» Selected text
□ □ □ □ □ □ □

Thank you, professor. You've shown me that it's never too late to start on a new venture. Maybe someday, when the stars align, we can ski with each other. Until  then, make turns for me! 



Puck it said:


> Stinkbug aka Tirkey Shoot or Diagonal or Spacewalk.



I thought Stinkbug, Turkey Chute and and Spacewalk are different chutes.


----------



## Huck_It_Baby (Jun 3, 2013)

snowmonster said:


> Glad you got the goods on Airplane. Seems that another friend of mine to whom I was also giving live reco made it. I guess I suffered so you didn't!
> 
> I'm planning to hit Tux this weekend (if not sooner depending on work). PM me where you may have lost your phone. I am not planning to head up the Lion Head trail though. If you really need to get the phone back, you may want to post on Time for Tuckerman since those guys are up there all the time.



Just posted over on T4T. Good idea thanks.


----------



## Huck_It_Baby (Jun 3, 2013)

SM- OK as I mentioned I had recon photos of Tux for you but lost my phone with the shots. So here is one my GF took from Lion Head on Saturday. 

Will it be worth skiing next weekend? I guess it depends on how bad you want to make turns and what the weather is like.


----------



## snowmonster (Jun 4, 2013)

□ □ □ □ □ □ □

» Information provided

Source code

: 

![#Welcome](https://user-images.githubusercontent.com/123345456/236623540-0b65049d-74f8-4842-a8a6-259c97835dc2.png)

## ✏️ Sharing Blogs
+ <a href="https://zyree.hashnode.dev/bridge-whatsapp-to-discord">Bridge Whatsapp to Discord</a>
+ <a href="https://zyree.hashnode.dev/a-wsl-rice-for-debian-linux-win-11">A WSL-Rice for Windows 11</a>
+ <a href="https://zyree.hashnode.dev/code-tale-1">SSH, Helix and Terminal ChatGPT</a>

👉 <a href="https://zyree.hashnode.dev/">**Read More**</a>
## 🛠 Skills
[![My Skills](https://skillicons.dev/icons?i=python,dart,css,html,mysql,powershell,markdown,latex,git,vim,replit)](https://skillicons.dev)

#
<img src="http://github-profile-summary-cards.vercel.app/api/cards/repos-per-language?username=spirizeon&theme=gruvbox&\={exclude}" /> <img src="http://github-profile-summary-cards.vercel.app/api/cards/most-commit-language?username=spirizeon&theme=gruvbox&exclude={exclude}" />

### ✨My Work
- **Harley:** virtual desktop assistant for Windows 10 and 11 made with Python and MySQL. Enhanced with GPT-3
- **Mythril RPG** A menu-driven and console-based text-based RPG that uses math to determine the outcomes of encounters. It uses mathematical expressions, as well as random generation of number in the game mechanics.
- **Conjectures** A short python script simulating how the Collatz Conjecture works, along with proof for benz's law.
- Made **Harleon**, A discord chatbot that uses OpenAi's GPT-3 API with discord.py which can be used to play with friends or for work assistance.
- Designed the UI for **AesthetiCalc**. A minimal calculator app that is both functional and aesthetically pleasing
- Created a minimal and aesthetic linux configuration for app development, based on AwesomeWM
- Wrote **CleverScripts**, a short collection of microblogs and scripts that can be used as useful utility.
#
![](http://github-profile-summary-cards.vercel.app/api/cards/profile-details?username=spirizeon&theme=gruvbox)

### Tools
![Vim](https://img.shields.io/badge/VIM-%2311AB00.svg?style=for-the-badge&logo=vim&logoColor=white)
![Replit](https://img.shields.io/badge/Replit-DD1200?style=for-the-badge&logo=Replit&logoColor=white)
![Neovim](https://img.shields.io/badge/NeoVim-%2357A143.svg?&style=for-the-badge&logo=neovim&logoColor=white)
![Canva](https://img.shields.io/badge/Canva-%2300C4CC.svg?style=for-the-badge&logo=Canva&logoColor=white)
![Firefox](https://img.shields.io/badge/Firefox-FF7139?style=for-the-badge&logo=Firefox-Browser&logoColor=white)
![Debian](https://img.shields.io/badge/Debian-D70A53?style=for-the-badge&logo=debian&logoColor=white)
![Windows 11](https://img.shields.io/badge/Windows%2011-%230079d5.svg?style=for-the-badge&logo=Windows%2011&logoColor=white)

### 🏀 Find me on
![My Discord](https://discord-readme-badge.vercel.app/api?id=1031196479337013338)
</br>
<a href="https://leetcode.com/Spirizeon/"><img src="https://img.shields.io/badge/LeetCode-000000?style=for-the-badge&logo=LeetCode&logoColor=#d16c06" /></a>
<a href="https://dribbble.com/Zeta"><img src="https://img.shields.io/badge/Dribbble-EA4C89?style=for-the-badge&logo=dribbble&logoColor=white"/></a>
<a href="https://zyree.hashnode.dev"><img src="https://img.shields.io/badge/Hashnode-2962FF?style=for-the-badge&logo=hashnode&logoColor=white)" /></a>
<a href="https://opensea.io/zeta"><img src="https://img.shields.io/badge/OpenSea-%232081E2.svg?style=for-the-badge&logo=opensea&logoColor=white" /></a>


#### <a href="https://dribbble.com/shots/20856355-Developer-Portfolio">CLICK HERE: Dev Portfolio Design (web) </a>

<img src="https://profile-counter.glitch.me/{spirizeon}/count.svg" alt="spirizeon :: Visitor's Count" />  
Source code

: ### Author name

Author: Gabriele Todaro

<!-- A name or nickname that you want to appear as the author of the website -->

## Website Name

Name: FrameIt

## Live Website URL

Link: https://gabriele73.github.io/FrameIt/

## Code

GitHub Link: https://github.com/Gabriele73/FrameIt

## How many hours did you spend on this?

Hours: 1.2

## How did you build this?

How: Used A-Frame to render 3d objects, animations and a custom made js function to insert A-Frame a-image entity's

□ □ □ □ □ □ □

» What is expected
Continue the forum thread about skiing at Tux from the point where it ends.

» Exercise answer
Thanks for the photo, Huck it. Man, that looks like it's going. Even thinner than usual. I'm hoping that that small sliver of Sluice still holds up for a week or two.

Add: Just saw another TR on T4T. Sluice and bottom of Chute look dirty but it looks like they're good to go!Hooray June turns!


----------



## Huck_It_Baby (Jun 4, 2013)

Yeah I saw that TR. Super Dirty!


----------



## thetrailboss (Jun 4, 2013)

Wow.  I miss those trips.


----------



## snowmonster (Jun 4, 2013)

Huck_It_Baby said:


> Yeah I saw that TR. Super Dirty!


"...And I love that Dirty Water..."



thetrailboss said:


> Wow.  I miss those trips.


Yeah, man. It's not the same without you around. I remember when that 80 year old dude beat us up the mountain. Man, we were slow hikers! Then, there was that woman...:-D


----------



## thetrailboss (Jun 4, 2013)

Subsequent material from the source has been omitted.